Ein 17-jähriger Teenager aus Oberösterreich wurde verhaftet, weil er Drogen im Wert von mehr als 45.000 Euro weiterverkauft hatte. Der Teenager kaufte große Mengen Marihuana, Haschisch und Amphetamin im Dunkelnetz und verkaufte die Medikamente laut Strafverfolgungsbehörden vor Ort weiter.

Laut einer Ankündigung der oberösterreichischen Staatspolizei ergab die Untersuchung des Drogenhandels des Teenagers, dass der Teenager die Drogen mit Hilfe von Zwischenhändlern an andere junge Menschen in der Region verteilte. Die Ermittler erfuhren, dass der Teenager mehr als vier Kilogramm Marihuana, 75 Gramm Haschisch und 60 Gramm Amphetamin verteilt hatte. Neben der Finanzierung des Drogenkonsums des Teenagers wurde der Gewinn aus dem Drogenverkauf für seine Grundbedürfnisse und Lebenshaltungskosten bezahlt.

Im Verlauf der Untersuchung identifizierten die Strafverfolgungsbehörden mehr als 25 junge Menschen, die verdächtigt werden, Drogen von dem Jugendlichen gekauft zu haben. Die Klienten wurden untersucht und ihre Fälle an die Staatsanwaltschaft übergeben. Die Mitverschwörer des Teenagers wurden ebenfalls identifiziert und die Strafverfolgung untersucht derzeit eine Reihe der mutmaßlichen Händler.

Am 14. April führte die Polizei einen Durchsuchungsbefehl gegen das Haus des Teenagers aus, in dem sie eine unbekannte Menge Bargeld, 380 Gramm Marihuana in 20 zum Verkauf bereitgestellten Packungen und Arzneimittelverpackungsmaterialien fand und beschlagnahmte.

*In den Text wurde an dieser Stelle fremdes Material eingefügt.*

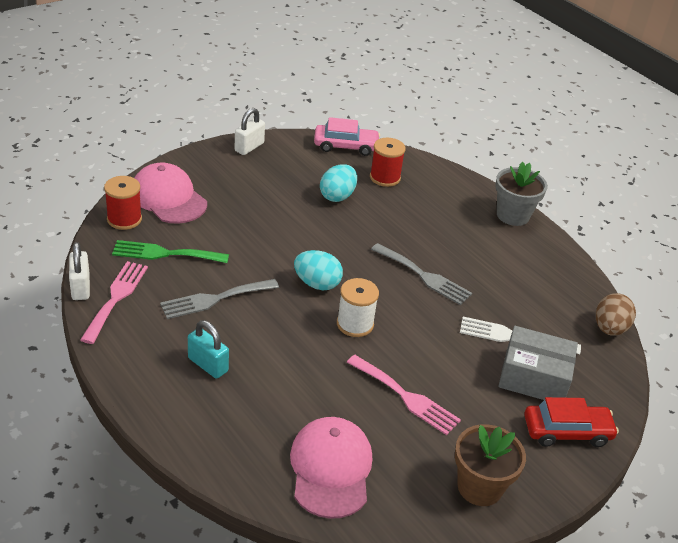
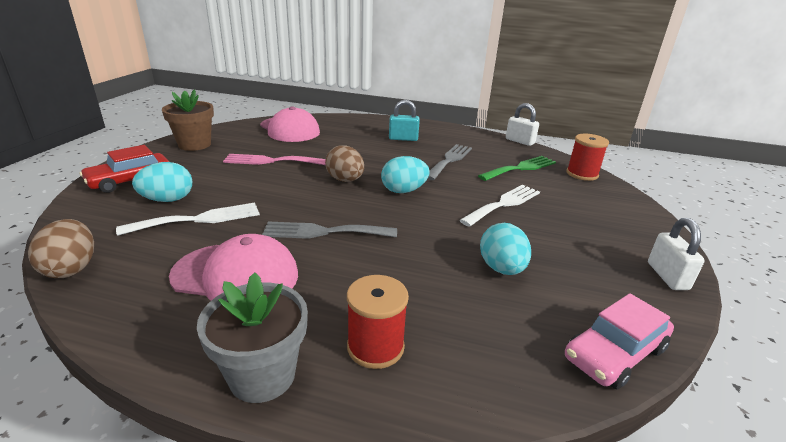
camera: 145 degrees right, 10 degrees down
pink fork [80,261,148,344] -> none
pink cap [135,162,207,224] -> pink cap moved to [169,234,298,301]
white spool [337,278,379,337] -> brown egg [325,145,364,182]
red spool [370,138,406,187] -> red spool moved to [347,275,409,369]
grey box [498,326,578,400] -> turquoise egg [132,162,192,202]
none -> white fork [459,185,540,227]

Sie beschlagnahmten und analysierten auch mehrere Mobiltelefone und Computer, die Berichten zufolge im Drogenhandel eingesetzt wurden.

Der Teenager wurde anschließend verhaftet und zur Befragung herangezogen. Nach seiner Inhaftierung soll der Angeklagte ein Teilgeständnis abgelegt haben.